If your church waits until two weeks before plan submission to ask, “What do we need for AV?” you may be forcing rushed decisions into a process that needs careful coordination.
A better target is to begin pre-design two to three months before you need to submit plans for permitting.
That gives your AV team enough time to understand the ministry, define the systems, estimate the budget, and provide the information your architect, general contractor, electrical engineer, and structural engineer need.
Good Design Saves Headaches Later
Professional AV design and engineering is not just about making a pretty model.
It produces the documentation that helps the entire project run better.
That may include 3D models, speaker coverage studies, display sightline planning, lighting calculations, power callouts, conduit pathways, rack layouts, and detailed plan sets that other trades can actually use.
Those details matter.
If the electrical contractor does not know what kind of circuit goes where, the project will slow down. If the structural engineer does not know what weight needs to be supported, the design will stall. If the contractor has to call the AV team for every small decision, the process becomes frustrating for everyone.

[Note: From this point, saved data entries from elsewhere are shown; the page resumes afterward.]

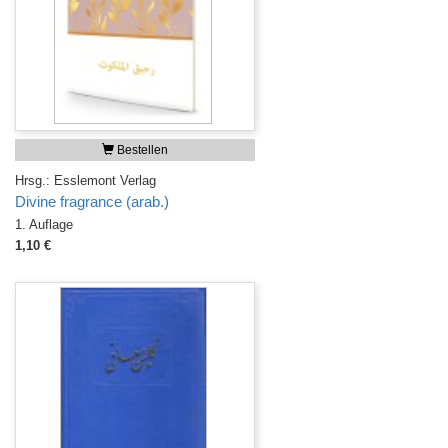
Bestellen
Hrsg.: Esslemont Verlag
Divine fragrance (arab.)
1. Auflage
1,10 €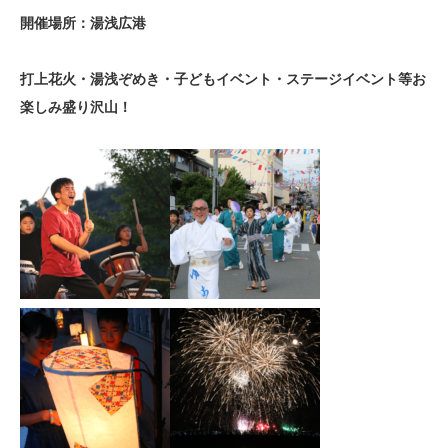
開催場所：湯浅広港
打上花火・湯浅ぞめき・子どもイベント・ステージイベント等お
楽しみ盛り沢山！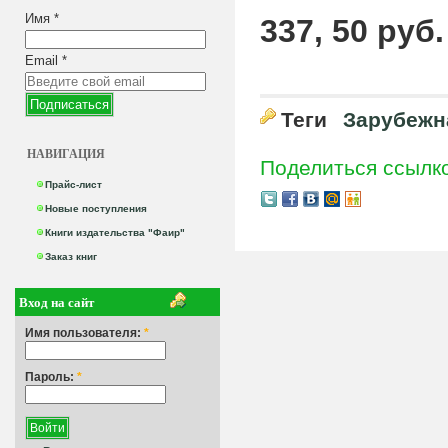
Имя
*
337, 50 руб.
Email
*
Теги
Зарубежн
НАВИГАЦИЯ
Поделиться ссылк
Прайс-лист
Новые поступления
Книги издательства "Фаир"
Заказ книг
Вход на сайт
Имя пользователя:
*
Пароль:
*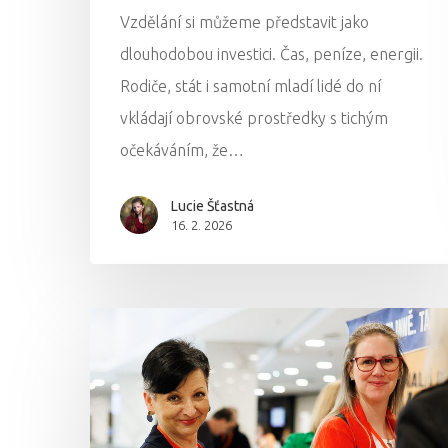
Vzdělání si můžeme představit jako
dlouhodobou investici. Čas, peníze, energii.
Rodiče, stát i samotní mladí lidé do ní
vkládají obrovské prostředky s tichým
očekáváním, že…
Lucie Šťastná
16. 2. 2026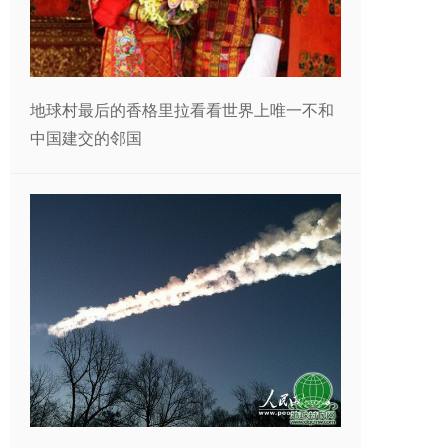
地球村最后的香格里拉看看世界上唯一不和
中国建交的邻国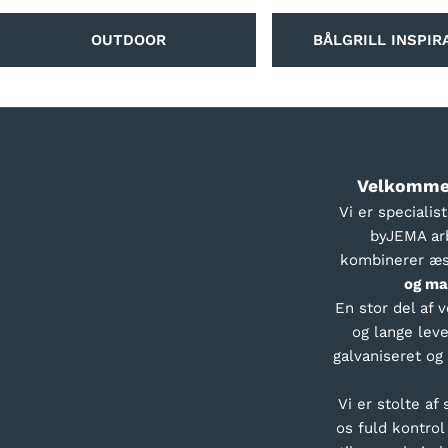
OUTDOOR
BÅLGRILL INSPIR
Velkommen
Vi er speciali
byJEMA arb
kombinerer æst
og ma
En stor del af 
og lange leve
galvaniseret og
Vi er stolte af
os fuld kontrol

Good plans reduce confusion.
They help contractors bid accurately.
They reduce change orders.
They protect the final user experience.
And they help your church avoid the painful scenario where the building is finished, the AV gear arrives, and everyone realizes the room was never prepared for the system the church actually wanted.
Count the Cost Before You Build
There is also a stewardship issue here.
In Luke 14, Jesus talks about counting the cost before building a tower. That principle applies directly to church construction projects.
Church leaders should cast vision. But vision still needs planning, budgeting, engineering, and wise execution.
Slowing down for a few months may feel frustrating when you are eager to open a new space. But over the life of a church building, that extra planning time is small. Your church may use the space for decades. Your AV system may serve the ministry for 10 to 20 years.
It is worth taking the time to get it right.
If your church is planning a renovation, expansion, or new build, don’t wait until the end to start thinking about AV.
Start with pre-design. Bring in people who understand church spaces, construction coordination, volunteer workflows, and professional AV standards. Get the right information before the project moves too far.
That upfront clarity can save your church from expensive surprises later.